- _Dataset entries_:
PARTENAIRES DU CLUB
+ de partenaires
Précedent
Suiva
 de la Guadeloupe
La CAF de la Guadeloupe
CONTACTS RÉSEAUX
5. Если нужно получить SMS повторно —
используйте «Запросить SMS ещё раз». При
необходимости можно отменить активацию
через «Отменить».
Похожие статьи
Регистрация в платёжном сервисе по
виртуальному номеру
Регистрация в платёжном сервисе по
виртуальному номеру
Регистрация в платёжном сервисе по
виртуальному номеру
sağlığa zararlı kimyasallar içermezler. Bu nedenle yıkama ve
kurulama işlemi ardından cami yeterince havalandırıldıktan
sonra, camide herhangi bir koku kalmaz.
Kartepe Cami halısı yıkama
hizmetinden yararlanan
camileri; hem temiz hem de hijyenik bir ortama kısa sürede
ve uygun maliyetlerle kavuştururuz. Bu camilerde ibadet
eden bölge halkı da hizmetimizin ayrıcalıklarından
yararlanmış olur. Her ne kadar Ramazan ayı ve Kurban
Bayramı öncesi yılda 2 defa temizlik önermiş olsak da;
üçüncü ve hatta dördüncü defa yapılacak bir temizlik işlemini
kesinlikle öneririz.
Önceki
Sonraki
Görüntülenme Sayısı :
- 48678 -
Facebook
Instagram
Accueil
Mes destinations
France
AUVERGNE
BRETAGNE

- _What you have to do_:
Reproduce every line of the data above verbatim, in the same order.

- _Your solution_:
PARTENAIRES DU CLUB
+ de partenaires
Précedent
Suiva
 de la Guadeloupe
La CAF de la Guadeloupe
CONTACTS RÉSEAUX
5. Если нужно получить SMS повторно —
используйте «Запросить SMS ещё раз». При
необходимости можно отменить активацию
через «Отменить».
Похожие статьи
Регистрация в платёжном сервисе по
виртуальному номеру
Регистрация в платёжном сервисе по
виртуальному номеру
Регистрация в платёжном сервисе по
виртуальному номеру
sağlığa zararlı kimyasallar içermezler. Bu nedenle yıkama ve
kurulama işlemi ardından cami yeterince havalandırıldıktan
sonra, camide herhangi bir koku kalmaz.
Kartepe Cami halısı yıkama
hizmetinden yararlanan
camileri; hem temiz hem de hijyenik bir ortama kısa sürede
ve uygun maliyetlerle kavuştururuz. Bu camilerde ibadet
eden bölge halkı da hizmetimizin ayrıcalıklarından
yararlanmış olur. Her ne kadar Ramazan ayı ve Kurban
Bayramı öncesi yılda 2 defa temizlik önermiş olsak da;
üçüncü ve hatta dördüncü defa yapılacak bir temizlik işlemini
kesinlikle öneririz.
Önceki
Sonraki
Görüntülenme Sayısı :
- 48678 -
Facebook
Instagram
Accueil
Mes destinations
France
AUVERGNE
BRETAGNE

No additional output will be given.